Sony Film to Feature Driverless Cars

Rinspeed/Rex Features/AP
Rinspeed/Rex Features/AP

Sony Pictures has had to navigate rough seas since last autumn, when the company was hacked, confidential documents were posted online, and The Interview was canceled. But the company is trying to bounce back with a comedy about cars equipped to navigate by themselves.

According to Deadline, Sony has bought an idea from the team of director Gore Verbinski and writer Steve Conrad that is tentatively named the Driverless Car Race. Deadline describes the film as “a large scale action adventure comedy that’s best described as a transcontinental car race with autonomous vehicles.”

The race in the film is intended to allow competing software companies to test their driverless cars, but the trial run becomes a battle for supremacy and a major road race as the start-up companies producing the cars vie for the lead. The subjects that ride in the cars try to seize control from the cars themselves, prompting chaos.

Verbinski commented, “Essentially, we are going to take the funniest comedic actors of this generation and slowly unleash them as we examine the very notion of ‘passengers’ who fundamentally cannot remain passive.” Conrad added, “We want to invert the whole premise of a road trip where the promise has always been, ‘anything can happen’, and say, ‘what if anything can’t happen’? What does that do to the test subject?

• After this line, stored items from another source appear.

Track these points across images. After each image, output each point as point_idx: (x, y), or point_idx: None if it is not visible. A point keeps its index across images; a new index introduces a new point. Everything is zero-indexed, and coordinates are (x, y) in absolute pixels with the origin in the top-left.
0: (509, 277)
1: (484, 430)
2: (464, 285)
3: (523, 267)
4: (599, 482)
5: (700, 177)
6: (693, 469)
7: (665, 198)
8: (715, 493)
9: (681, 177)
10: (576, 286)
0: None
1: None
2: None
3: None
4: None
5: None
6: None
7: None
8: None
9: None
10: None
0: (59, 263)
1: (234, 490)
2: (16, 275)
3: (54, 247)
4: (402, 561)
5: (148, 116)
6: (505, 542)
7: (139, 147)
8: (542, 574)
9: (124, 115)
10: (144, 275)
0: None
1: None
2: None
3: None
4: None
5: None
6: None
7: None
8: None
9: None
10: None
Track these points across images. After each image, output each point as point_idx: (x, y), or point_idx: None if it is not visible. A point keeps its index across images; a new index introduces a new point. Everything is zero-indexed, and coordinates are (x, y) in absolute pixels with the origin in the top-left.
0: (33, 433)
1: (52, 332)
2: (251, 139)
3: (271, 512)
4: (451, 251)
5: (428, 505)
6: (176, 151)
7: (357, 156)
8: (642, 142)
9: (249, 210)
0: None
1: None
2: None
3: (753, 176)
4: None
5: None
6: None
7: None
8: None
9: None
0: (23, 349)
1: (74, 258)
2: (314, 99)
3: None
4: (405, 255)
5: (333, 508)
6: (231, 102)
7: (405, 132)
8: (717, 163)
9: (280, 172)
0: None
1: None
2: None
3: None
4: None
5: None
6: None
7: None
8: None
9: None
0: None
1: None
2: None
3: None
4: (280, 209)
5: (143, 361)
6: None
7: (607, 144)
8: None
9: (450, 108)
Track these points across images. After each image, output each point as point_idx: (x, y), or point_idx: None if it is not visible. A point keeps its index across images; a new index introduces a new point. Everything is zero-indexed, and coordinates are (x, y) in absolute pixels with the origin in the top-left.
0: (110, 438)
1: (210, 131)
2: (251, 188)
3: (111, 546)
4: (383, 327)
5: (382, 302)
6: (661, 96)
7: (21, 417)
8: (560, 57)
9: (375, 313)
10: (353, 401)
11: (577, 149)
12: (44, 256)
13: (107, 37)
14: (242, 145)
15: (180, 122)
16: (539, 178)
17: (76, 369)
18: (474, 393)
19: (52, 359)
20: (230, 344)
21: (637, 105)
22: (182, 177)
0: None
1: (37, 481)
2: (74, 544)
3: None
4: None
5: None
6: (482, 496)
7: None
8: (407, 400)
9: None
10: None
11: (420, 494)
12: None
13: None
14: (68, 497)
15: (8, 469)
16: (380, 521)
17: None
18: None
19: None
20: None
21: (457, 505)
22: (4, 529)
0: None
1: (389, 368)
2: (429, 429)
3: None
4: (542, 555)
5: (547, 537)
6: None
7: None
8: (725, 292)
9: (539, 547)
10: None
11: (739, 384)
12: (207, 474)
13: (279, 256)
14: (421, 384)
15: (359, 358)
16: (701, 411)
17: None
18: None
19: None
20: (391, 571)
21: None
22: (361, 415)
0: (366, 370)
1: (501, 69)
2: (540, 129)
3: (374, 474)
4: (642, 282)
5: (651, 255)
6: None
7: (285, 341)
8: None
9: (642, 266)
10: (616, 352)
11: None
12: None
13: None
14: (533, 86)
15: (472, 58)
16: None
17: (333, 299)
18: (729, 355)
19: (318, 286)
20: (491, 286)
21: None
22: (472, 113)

What are the breaking points?”

Verbinski pointed out that although the technology for driverless cars is imminent, humans will likely have a difficult time relinquishing control:

At a time when we give more and more liberty away for the benefits of technology, there is nothing more primal and direct as this specific physical abdication of control: Removing a steering wheel from the grasp of human being. The driver-less car is coming. It’s right around the bend, and it represents an immediate and relevant opportunity to explore the classic ‘Man against Machine’ genre spliced into a large scale Automotive Rally. Stating the obvious – Things are going to get out of control.

Conrad and Verbinski joined for Pyongyang, the ill-fated film canceled after the hacking incident. Conrad has written The Pursuit of Happyness and The Secret Life Of Walter Mitty remake.